Material to process

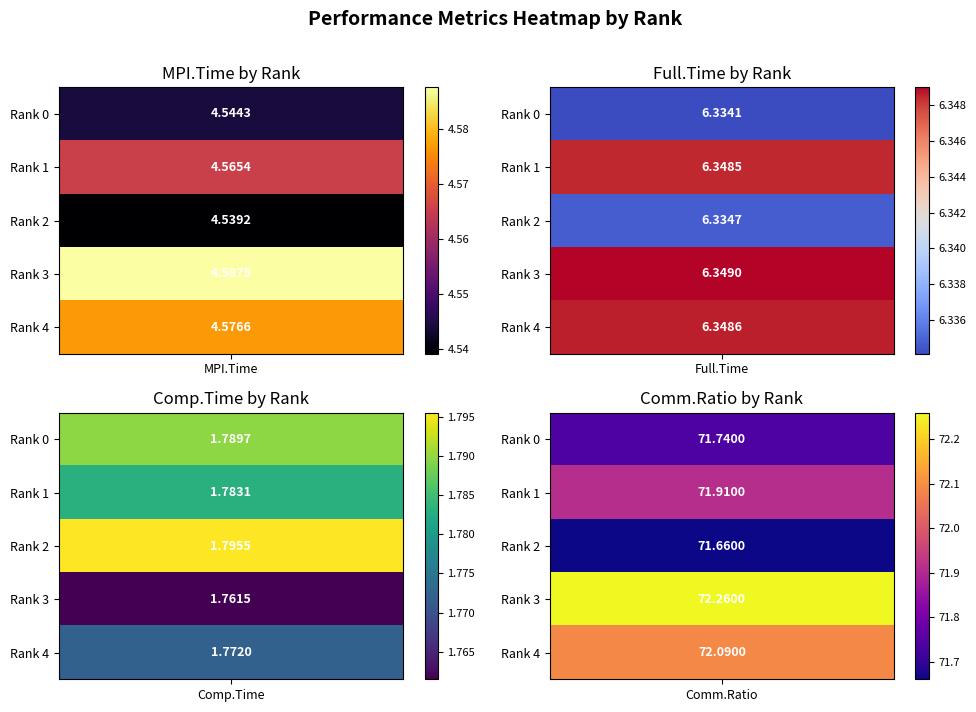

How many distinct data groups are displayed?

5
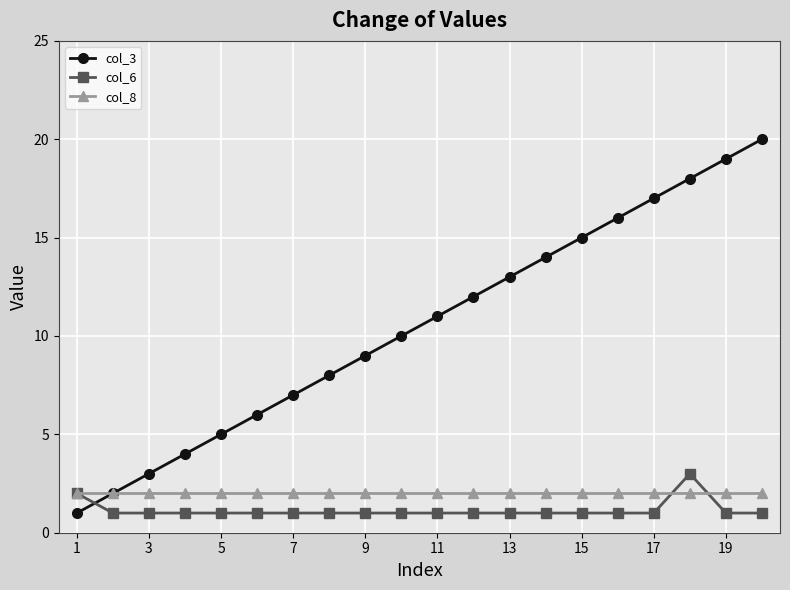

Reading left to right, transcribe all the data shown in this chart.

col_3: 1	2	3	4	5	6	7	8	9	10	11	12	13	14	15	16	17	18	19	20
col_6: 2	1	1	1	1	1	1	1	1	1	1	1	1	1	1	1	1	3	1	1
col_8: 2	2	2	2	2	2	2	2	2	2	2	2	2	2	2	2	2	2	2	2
--
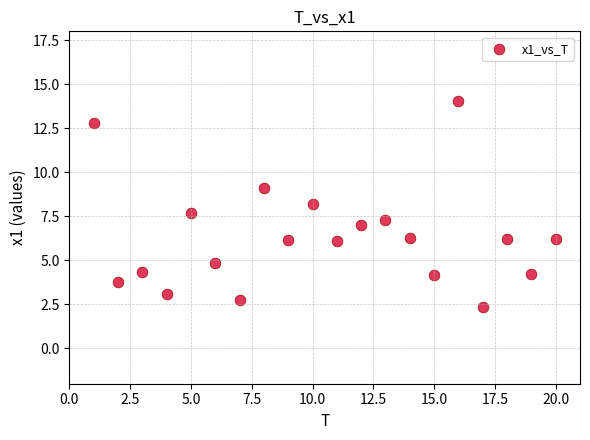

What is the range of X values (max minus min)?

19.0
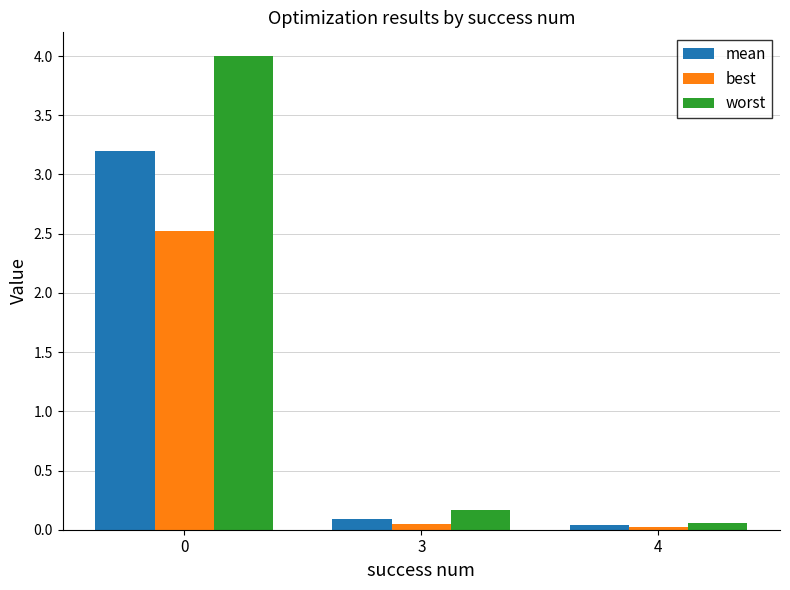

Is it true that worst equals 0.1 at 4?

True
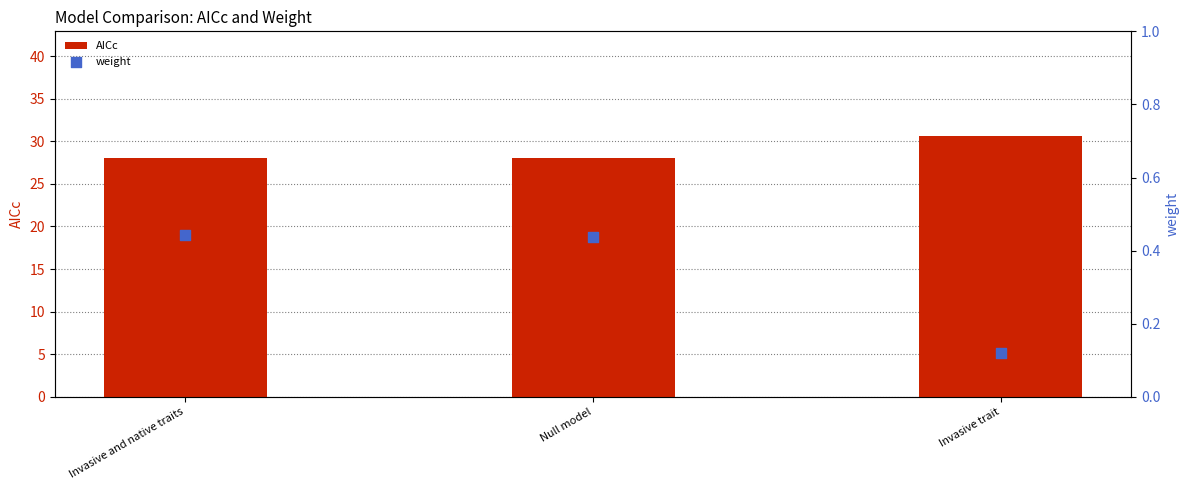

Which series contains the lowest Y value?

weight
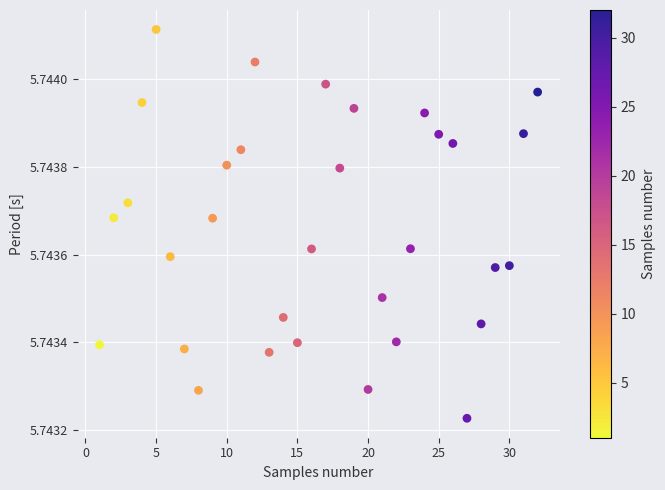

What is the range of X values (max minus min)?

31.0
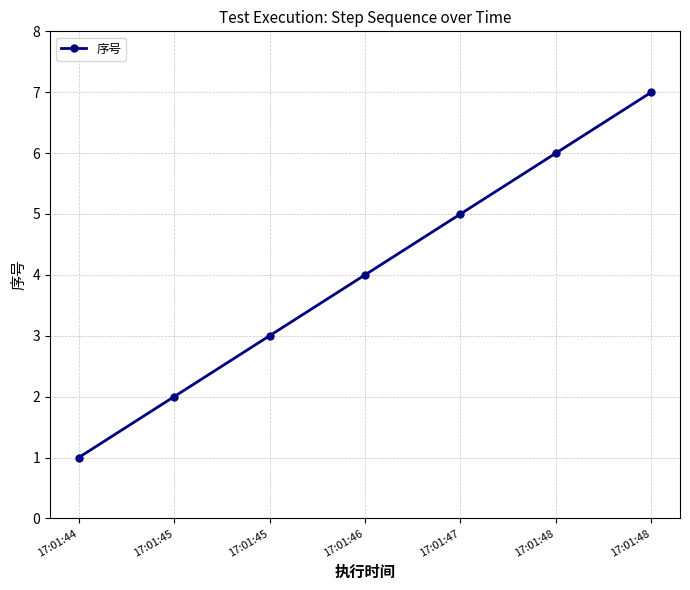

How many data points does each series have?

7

About this task
Return each line from the entries above that contains the string "series".

Exercise output
Which series contains the lowest Y value?
How many data points does each series have?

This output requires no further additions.